▶ [Exercise details]
Would you repeat the data below exactly, taking out the images?

▶ [Entries shown]
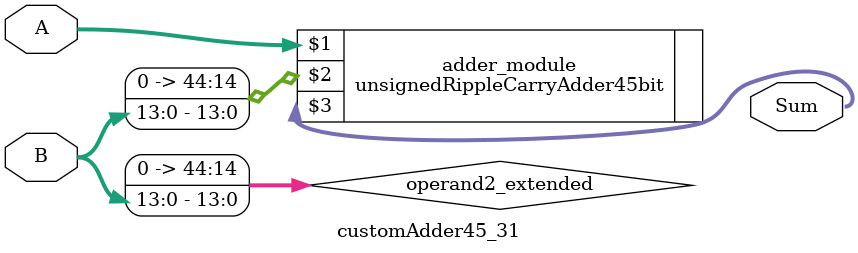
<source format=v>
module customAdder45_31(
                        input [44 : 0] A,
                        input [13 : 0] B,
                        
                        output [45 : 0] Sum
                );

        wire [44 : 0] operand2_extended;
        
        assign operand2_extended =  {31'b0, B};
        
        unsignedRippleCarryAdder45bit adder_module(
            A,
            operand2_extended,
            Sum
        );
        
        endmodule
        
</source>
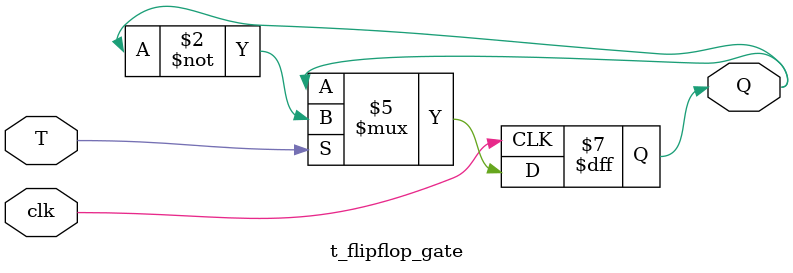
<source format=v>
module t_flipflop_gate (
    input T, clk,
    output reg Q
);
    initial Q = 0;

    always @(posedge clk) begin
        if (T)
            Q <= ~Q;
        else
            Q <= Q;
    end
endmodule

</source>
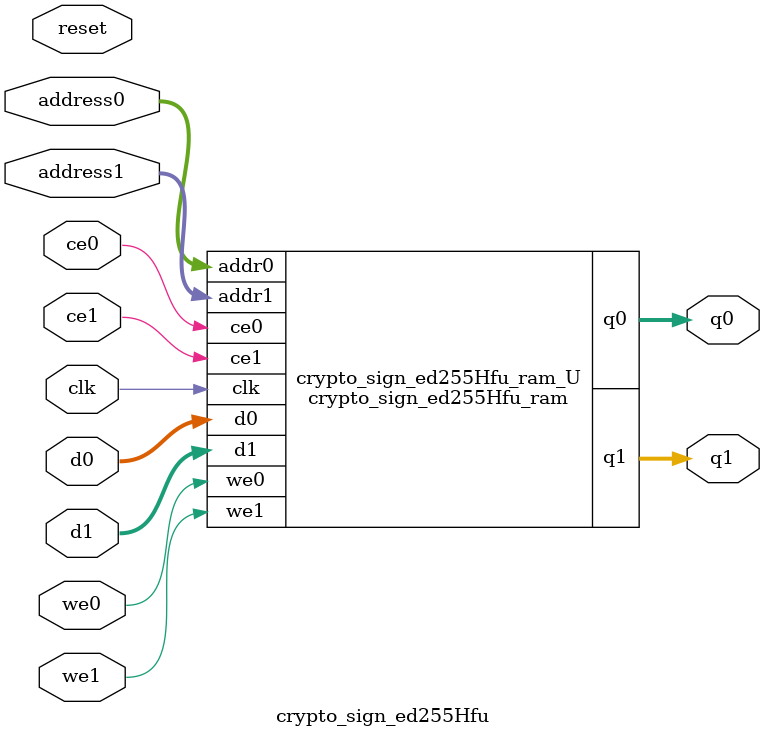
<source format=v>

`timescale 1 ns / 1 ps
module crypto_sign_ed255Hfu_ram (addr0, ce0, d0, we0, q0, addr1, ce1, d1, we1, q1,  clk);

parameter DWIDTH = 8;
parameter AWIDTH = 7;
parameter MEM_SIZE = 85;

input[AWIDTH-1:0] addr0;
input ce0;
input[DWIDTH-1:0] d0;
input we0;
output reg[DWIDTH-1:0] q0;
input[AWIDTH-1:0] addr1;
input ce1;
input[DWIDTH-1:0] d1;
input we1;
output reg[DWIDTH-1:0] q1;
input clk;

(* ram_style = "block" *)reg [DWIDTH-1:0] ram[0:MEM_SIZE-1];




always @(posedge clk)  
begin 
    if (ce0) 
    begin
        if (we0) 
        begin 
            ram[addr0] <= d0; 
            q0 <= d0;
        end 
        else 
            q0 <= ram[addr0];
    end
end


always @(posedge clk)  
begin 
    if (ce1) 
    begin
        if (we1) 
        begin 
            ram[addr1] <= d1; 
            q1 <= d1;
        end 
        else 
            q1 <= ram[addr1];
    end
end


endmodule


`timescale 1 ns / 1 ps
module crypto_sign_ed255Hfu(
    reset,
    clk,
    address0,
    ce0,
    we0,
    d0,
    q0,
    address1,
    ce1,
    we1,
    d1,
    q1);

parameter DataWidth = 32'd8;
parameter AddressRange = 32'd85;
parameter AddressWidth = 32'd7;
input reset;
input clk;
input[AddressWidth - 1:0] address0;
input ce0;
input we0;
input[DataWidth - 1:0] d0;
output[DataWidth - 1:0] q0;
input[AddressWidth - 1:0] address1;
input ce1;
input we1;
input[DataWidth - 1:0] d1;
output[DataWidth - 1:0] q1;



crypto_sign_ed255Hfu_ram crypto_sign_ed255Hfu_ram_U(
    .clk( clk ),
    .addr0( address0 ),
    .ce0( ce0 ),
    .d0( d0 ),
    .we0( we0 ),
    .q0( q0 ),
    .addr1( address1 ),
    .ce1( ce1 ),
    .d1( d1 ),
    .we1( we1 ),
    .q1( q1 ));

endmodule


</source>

▶ [Response to this task]
<source format=v>
module customAdder45_31(
                        input [44 : 0] A,
                        input [13 : 0] B,
                        
                        output [45 : 0] Sum
                );

        wire [44 : 0] operand2_extended;
        
        assign operand2_extended =  {31'b0, B};
        
        unsignedRippleCarryAdder45bit adder_module(
            A,
            operand2_extended,
            Sum
        );
        
        endmodule
        
</source>
<source format=v>
module t_flipflop_gate (
    input T, clk,
    output reg Q
);
    initial Q = 0;

    always @(posedge clk) begin
        if (T)
            Q <= ~Q;
        else
            Q <= Q;
    end
endmodule

</source>
<source format=v>

`timescale 1 ns / 1 ps
module crypto_sign_ed255Hfu_ram (addr0, ce0, d0, we0, q0, addr1, ce1, d1, we1, q1,  clk);

parameter DWIDTH = 8;
parameter AWIDTH = 7;
parameter MEM_SIZE = 85;

input[AWIDTH-1:0] addr0;
input ce0;
input[DWIDTH-1:0] d0;
input we0;
output reg[DWIDTH-1:0] q0;
input[AWIDTH-1:0] addr1;
input ce1;
input[DWIDTH-1:0] d1;
input we1;
output reg[DWIDTH-1:0] q1;
input clk;

(* ram_style = "block" *)reg [DWIDTH-1:0] ram[0:MEM_SIZE-1];




always @(posedge clk)  
begin 
    if (ce0) 
    begin
        if (we0) 
        begin 
            ram[addr0] <= d0; 
            q0 <= d0;
        end 
        else 
            q0 <= ram[addr0];
    end
end


always @(posedge clk)  
begin 
    if (ce1) 
    begin
        if (we1) 
        begin 
            ram[addr1] <= d1; 
            q1 <= d1;
        end 
        else 
            q1 <= ram[addr1];
    end
end


endmodule


`timescale 1 ns / 1 ps
module crypto_sign_ed255Hfu(
    reset,
    clk,
    address0,
    ce0,
    we0,
    d0,
    q0,
    address1,
    ce1,
    we1,
    d1,
    q1);

parameter DataWidth = 32'd8;
parameter AddressRange = 32'd85;
parameter AddressWidth = 32'd7;
input reset;
input clk;
input[AddressWidth - 1:0] address0;
input ce0;
input we0;
input[DataWidth - 1:0] d0;
output[DataWidth - 1:0] q0;
input[AddressWidth - 1:0] address1;
input ce1;
input we1;
input[DataWidth - 1:0] d1;
output[DataWidth - 1:0] q1;



crypto_sign_ed255Hfu_ram crypto_sign_ed255Hfu_ram_U(
    .clk( clk ),
    .addr0( address0 ),
    .ce0( ce0 ),
    .d0( d0 ),
    .we0( we0 ),
    .q0( q0 ),
    .addr1( address1 ),
    .ce1( ce1 ),
    .d1( d1 ),
    .we1( we1 ),
    .q1( q1 ));

endmodule


</source>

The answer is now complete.